Le 15 novembre 2025, un nourrisson de sept semaines a été plongé dans un combat pour sa vie après avoir été admis aux urgences pédiatriques de Chambéry, avant d'être transféré d'urgence à l'hôpital de Grenoble. Grâce à des efforts médicaux intensifs, la petite fille a miraculeusement survécu malgré un état critique. Les analyses médicales ont révélé la présence de morphine dans son système, suscitant l'ouverture d'une enquête par le parquet de Chambéry.
Comme le rapportent plusieurs médias, notamment Le Dauphiné Libéré, la soupçonneuse administration de morphine a conduit les enquêteurs à se concentrer sur le père, qui avait préparé le biberon potentiellement dangereux. Cet homme de 35 ans, éducateur spécialisé dans la protection de l'enfance, a nié les accusations à son encontre. Après avoir été placé en détention provisoire de décembre 2025, il a été relâché sous contrôle judiciaire.

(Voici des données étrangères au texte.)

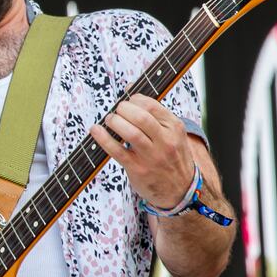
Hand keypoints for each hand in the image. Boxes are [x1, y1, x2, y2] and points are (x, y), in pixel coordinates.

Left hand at [90, 94, 194, 208]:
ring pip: (130, 133)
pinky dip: (103, 138)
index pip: (152, 105)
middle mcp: (165, 141)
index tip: (127, 101)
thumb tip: (129, 87)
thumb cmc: (171, 155)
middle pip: (141, 117)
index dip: (134, 99)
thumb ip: (153, 112)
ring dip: (114, 122)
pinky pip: (117, 151)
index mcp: (175, 127)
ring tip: (109, 120)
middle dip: (123, 109)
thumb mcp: (172, 133)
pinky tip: (95, 130)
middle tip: (117, 110)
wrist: (181, 189)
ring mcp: (152, 156)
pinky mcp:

Un "post-partum masculin" en question
Le 12 janvier 2026, le tribunal correctionnel de Chambéry a entendu le père sur les accusations d'administration de substance nuisible à un mineur. Son avocat a demandé un délai pour approfondir la question d'un possible "post-partum masculin", une notion qui commence à être explorée dans les travaux de santé mentale. Ce concept pourrait expliquer certains comportements déroutants, notamment une amnésie potentielle liée à sa dépression actuelle, comme l'a rapporté Midi Libre.
Le tribunal a décidé de renvoyer l'affaire pour permettre des expertises psychiatriques supplémentaires, tandis que l'enfant reste placé sous la responsabilité des services de protection, bien que la mère ait été mise hors de cause dans cette sombre affaire. Ce drame familial soulève des questions cruciales sur la santé mentale des nouveaux parents et la nécessité d'un soutien adéquat.